I think much of my reluctance was the risk of being categorized as a tree-hugging eco-freak in an industry that claims deep environmental commitment (We were the first environmentalists!) but is strangely averse to cooperating others who seem to have similar goals. Global warming skeptics have become increasing strident and ad hominem attacks are now routine (never a pleasant anticipation either).

Mostly I think we just want to farm as we please until forced by economics to reconsider.

Complicating the debate has been the recent discovery of global dimming:

Global dimming? Does that have something to do with decreasing IQ scores and the proliferation of reality TV? Not quite, but if you missed the story, you would not be the only one. Until Ohmura poked his nose into the radiation record, nobody had noticed that between 1958 and 1988, a whopping 10 percent of solar radiation had disappeared.

At first, I thought, hey, this is good news - it will offset the warming. But, I thought too soon, as usual:

Lohmann explains that clouds change as we emit more particles into the atmosphere. Clouds are made of cloud droplets, which form by latching onto tiny particles called condensation nuclei. These occur naturally in the atmosphere, but by emitting more particulate pollution into the atmosphere, humans help make even more condensation nuclei. The result: Instead of fewer, larger water droplets forming, many, smaller water droplets form. In effect, this is like the difference between two sieves, one coarse and the other fine. Like a coarse sieve, the cloud with fewer, larger particles lets more solar radiation through to the ground, whereas like the fine sieve, the cloud with lots of very small particles lets less sunlight pass through. The result is darker days.

[Rest of helpful article here]
For me the tipping point was the NOAA scientist whose views were "muzzled" by the administration, and the information that flooded out after that fracas. Regardless, I now believe that human action is causing climate change.
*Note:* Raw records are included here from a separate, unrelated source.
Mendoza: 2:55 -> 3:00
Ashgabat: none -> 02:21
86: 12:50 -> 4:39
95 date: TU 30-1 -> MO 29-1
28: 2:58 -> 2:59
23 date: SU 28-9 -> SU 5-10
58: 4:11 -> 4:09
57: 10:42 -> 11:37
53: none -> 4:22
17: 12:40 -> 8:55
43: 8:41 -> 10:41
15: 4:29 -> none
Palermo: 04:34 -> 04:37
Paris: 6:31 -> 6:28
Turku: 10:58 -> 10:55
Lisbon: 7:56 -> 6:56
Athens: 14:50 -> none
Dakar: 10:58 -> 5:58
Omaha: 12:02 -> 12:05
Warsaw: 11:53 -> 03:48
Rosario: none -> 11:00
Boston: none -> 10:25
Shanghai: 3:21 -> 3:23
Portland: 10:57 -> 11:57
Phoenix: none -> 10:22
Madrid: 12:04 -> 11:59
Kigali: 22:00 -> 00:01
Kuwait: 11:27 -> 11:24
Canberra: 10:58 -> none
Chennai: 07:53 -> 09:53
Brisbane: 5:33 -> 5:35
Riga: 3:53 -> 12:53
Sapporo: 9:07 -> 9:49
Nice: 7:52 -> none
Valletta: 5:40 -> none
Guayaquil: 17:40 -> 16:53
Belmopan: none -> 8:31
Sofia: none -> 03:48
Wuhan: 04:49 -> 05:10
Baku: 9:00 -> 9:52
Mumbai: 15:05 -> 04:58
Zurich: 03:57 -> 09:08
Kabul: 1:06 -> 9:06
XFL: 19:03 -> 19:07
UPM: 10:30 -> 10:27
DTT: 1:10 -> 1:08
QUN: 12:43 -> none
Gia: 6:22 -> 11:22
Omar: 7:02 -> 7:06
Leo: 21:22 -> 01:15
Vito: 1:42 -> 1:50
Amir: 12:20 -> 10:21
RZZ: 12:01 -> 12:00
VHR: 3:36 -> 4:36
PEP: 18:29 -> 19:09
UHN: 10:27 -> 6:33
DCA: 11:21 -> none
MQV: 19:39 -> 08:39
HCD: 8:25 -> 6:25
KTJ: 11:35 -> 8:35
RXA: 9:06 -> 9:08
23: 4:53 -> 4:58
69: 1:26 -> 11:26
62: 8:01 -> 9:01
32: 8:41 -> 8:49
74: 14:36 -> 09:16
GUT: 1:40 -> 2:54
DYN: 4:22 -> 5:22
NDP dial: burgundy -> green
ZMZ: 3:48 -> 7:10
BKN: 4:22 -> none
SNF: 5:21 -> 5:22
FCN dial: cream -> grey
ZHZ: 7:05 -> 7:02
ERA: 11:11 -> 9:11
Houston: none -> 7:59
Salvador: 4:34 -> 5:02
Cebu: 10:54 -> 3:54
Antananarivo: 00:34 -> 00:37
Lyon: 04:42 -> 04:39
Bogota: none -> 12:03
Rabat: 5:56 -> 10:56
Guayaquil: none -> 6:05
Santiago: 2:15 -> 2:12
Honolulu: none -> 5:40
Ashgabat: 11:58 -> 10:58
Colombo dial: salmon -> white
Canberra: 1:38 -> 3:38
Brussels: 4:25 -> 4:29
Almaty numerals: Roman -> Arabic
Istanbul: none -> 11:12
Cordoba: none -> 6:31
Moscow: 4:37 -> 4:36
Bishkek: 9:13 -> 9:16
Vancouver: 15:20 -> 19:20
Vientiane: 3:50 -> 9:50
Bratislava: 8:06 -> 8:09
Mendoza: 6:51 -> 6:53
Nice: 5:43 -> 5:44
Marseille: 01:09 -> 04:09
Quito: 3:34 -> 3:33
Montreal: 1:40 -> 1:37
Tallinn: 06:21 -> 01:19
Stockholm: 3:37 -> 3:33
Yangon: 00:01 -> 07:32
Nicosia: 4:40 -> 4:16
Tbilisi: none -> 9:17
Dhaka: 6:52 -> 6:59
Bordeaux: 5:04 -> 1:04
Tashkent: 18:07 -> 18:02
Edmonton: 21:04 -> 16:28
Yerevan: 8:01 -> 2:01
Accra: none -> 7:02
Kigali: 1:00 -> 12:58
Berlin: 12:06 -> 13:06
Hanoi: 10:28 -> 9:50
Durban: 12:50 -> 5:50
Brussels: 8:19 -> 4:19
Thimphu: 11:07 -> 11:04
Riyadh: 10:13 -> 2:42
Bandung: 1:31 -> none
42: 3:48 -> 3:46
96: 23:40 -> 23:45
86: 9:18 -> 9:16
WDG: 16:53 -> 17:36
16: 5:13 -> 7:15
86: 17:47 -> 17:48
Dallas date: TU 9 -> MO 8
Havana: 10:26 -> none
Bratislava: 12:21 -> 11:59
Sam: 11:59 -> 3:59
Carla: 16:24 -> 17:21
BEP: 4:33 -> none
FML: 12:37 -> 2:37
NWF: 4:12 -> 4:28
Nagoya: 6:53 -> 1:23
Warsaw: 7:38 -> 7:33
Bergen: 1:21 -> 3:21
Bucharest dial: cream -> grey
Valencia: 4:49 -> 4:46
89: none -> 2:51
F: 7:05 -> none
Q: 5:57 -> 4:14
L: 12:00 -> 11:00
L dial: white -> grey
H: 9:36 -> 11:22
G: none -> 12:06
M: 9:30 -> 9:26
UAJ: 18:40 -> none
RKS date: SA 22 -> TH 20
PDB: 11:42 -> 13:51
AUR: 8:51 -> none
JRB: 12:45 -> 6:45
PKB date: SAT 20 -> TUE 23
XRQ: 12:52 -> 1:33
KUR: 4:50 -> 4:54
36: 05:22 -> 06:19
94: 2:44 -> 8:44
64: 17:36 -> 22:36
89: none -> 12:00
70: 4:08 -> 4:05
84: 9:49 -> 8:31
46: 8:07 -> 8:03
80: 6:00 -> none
OK, I said it. But it may be more than just another policy argument for agriculture. If warming is occurring rapidly (from a climate perspective) it will change the way I farm this year and every succeeding year.

For example, I may need to push slightly longer in maturities or factor in earlier harvests. If storms will pack extra punch due to heating extremes and altered moisture habits, standability will move up as a priority

Ditto for rootworm control. For that matter,
milder winters may mean a whole host of new over-wintering pests.

I'll let the skeptics bet their crops on Michael Crichton's global warming conspiracy theory. It costs me little to respond logically, and could save me some lessons learned the hard way.